A deeper slump in wholesale-beef prices renewed worries about demand in the U.S. live-cattle market Tuesday, pushing futures to a two-year low.
October live cattle tumbled by the exchange-imposed daily limit of 300 points to $129, the lowest closing price for a front-month contract since Oct. 17, 2013. December Live-cattle also closed limit down at $134. October Feeder-cattle futures were down 445 at $180.
Hog futures, meanwhile, rallied as demand for pork continues to strengthen. October hog futures picked up 182 to 73.25, most-active December hogs gained 130 to 67.05.
Corn and soybean futures gained Tuesday as a government crop report neared, promising to update market participants on inventories in the following session. Wheat slid.
Soybeans rose, bolstered in part by speculation that USDA, in its quarterly stockpiles report on Wednesday could peg supplies of the oilseeds on Sept. 1, lower than expected. Corn also nudged higher, as reports of variable crop-yields from the Midwest supported the market. And wheat fell, buffeted in part by expectations the USDA on Wednesday will raise its forecasts for wheat production in 2015.
November Soybeans climbed 7 1/2 to $8.84, December corn added 2 1/4 to $3.89, December Chicago wheat slid 1 3/4 to $5.03, and December KC wheat fell 2 ¾ to $4.94.
Cotton futures inched higher again on Tuesday with the December contract gaining 25 to 61.00, and the March contract gaining 30 to 60.71.
Gold futures fell on Tuesday as stronger U.S. economic reports reanimated speculation about higher interest rates and sapped investor interest in the haven asset. December gold fell $4.90 to at $1,126.80, and December silver closed at $15.73, up 3.5 cents.
Oil prices rose Tuesday on expectations that upcoming data will show an accelerated slowdown in U.S. oil-production growth, despite global economic headwinds that could weigh on demand. November crude rose 80 to $45.23 a barrel, gasoline futures rose 1.44 cents to $1.36 a gallon, and Diesel futures rose 2.04 cents to $1.49 a gallon.

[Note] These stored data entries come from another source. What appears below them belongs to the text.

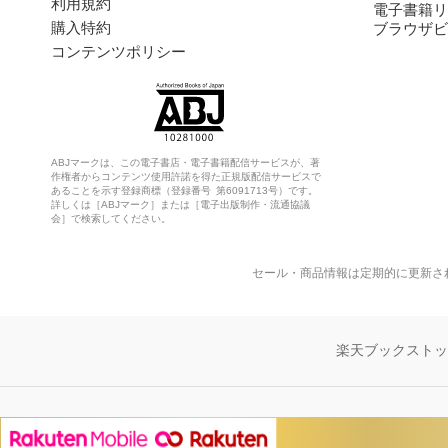
利用規約
電子書籍リ
購入特約
ブラウザビ
コンテンツポリシー
ABJマークは、この電子書店・電子書籍配信サービスが、著
作権者からコンテンツ使用許諾を得た正規版配信サービスで
あることを示す登録商標（登録番号 第6091713号）です。
詳しくは［ABJマーク］または［電子出版制作・流通協議
会］で検索してください。
セール・商品情報は定期的に更新さ
楽天ブックスト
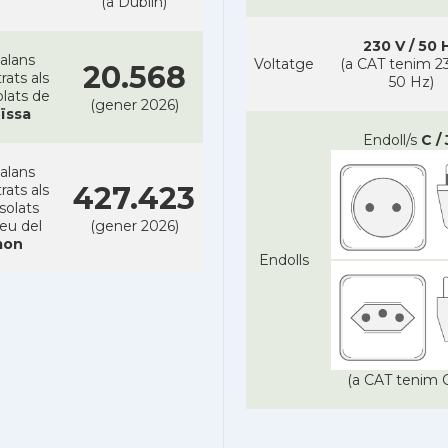
(a Dublin)
230 V / 50 
alans
Voltatge
(a CAT tenim 23
20.568
rats als
50 Hz)
lats de
(gener 2026)
ïssa
Endoll/s
C / 
alans
427.423
rats als
solats
reu del
(gener 2026)
on
Endolls
(a CAT tenim C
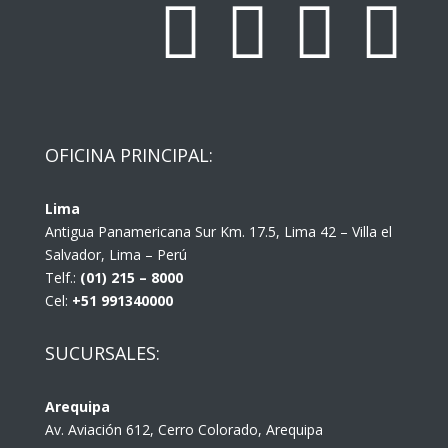




OFICINA PRINCIPAL:
Lima
Antigua Panamericana Sur Km. 17.5, Lima 42 – Villa el
Salvador, Lima – Perú
Telf.:
(01) 215 – 8000
Cel:
+51 991340000
SUCURSALES:
Arequipa
Av. Aviación 612, Cerro Colorado, Arequipa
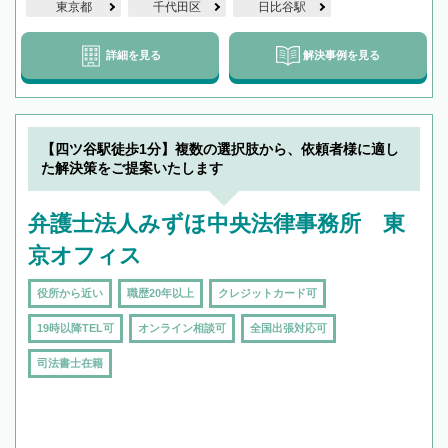
東京都
千代田区
日比谷駅
詳細を見る
解決事例を見る
【四ツ谷駅徒歩1分】複数の選択肢から、依頼者様に適し
た解決策をご提案いたします
弁護士法人みずほ中央法律事務所 東
京オフィス
役所から近い
職歴20年以上
クレジットカード可
19時以降TEL可
オンライン相談可
全国出張対応可
司法書士在籍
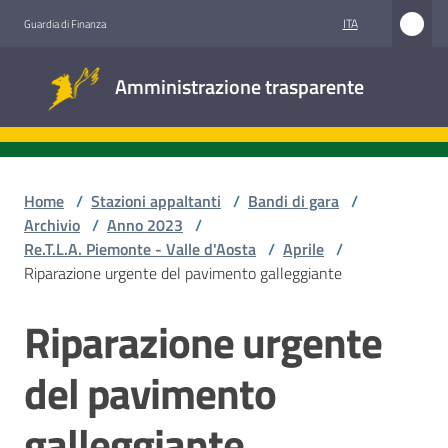
Vai al contenuto
Vai alla navigazione
Vai al footer
ITA
Guardia di Finanza
Amministrazione
Amministrazione trasparente
trasparente
Sottosezioni
Home
/
Stazioni appaltanti
/
Bandi di gara
/
Archivio
/
Anno 2023
/
Re.T.L.A. Piemonte - Valle d'Aosta
/
Aprile
/
Accesso
Riparazione urgente del pavimento galleggiante
civico
Riparazione urgente
Salta al contenuto
Stazioni
appaltanti
del pavimento
galleggiante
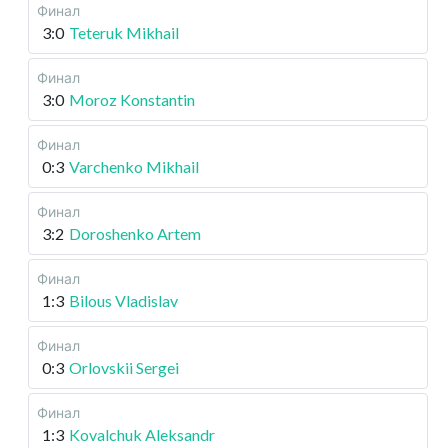
Финал
3:0
Teteruk Mikhail
Финал
3:0
Moroz Konstantin
Финал
0:3
Varchenko Mikhail
Финал
3:2
Doroshenko Artem
Финал
1:3
Bilous Vladislav
Финал
0:3
Orlovskii Sergei
Финал
1:3
Kovalchuk Aleksandr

A burgeoning rally in natural gas prices deflated Tuesday as forecasts moderated for the first cool weather of the fall, with expectations fading for a strong start to heating season. November Natural gas futures ended down 8.4 cents to $2.58.
On Wall Street, the Dow and S&P 500 ended slightly higher after a volatile session on Tuesday, though concerns about the health of the global economy kept investors cautious after more than month of turbulence. The Dow gained 47 to close at 16,049, the Nasdaq closed at 16,049, down 26 and the S&P 500 gained 2 to 1,884.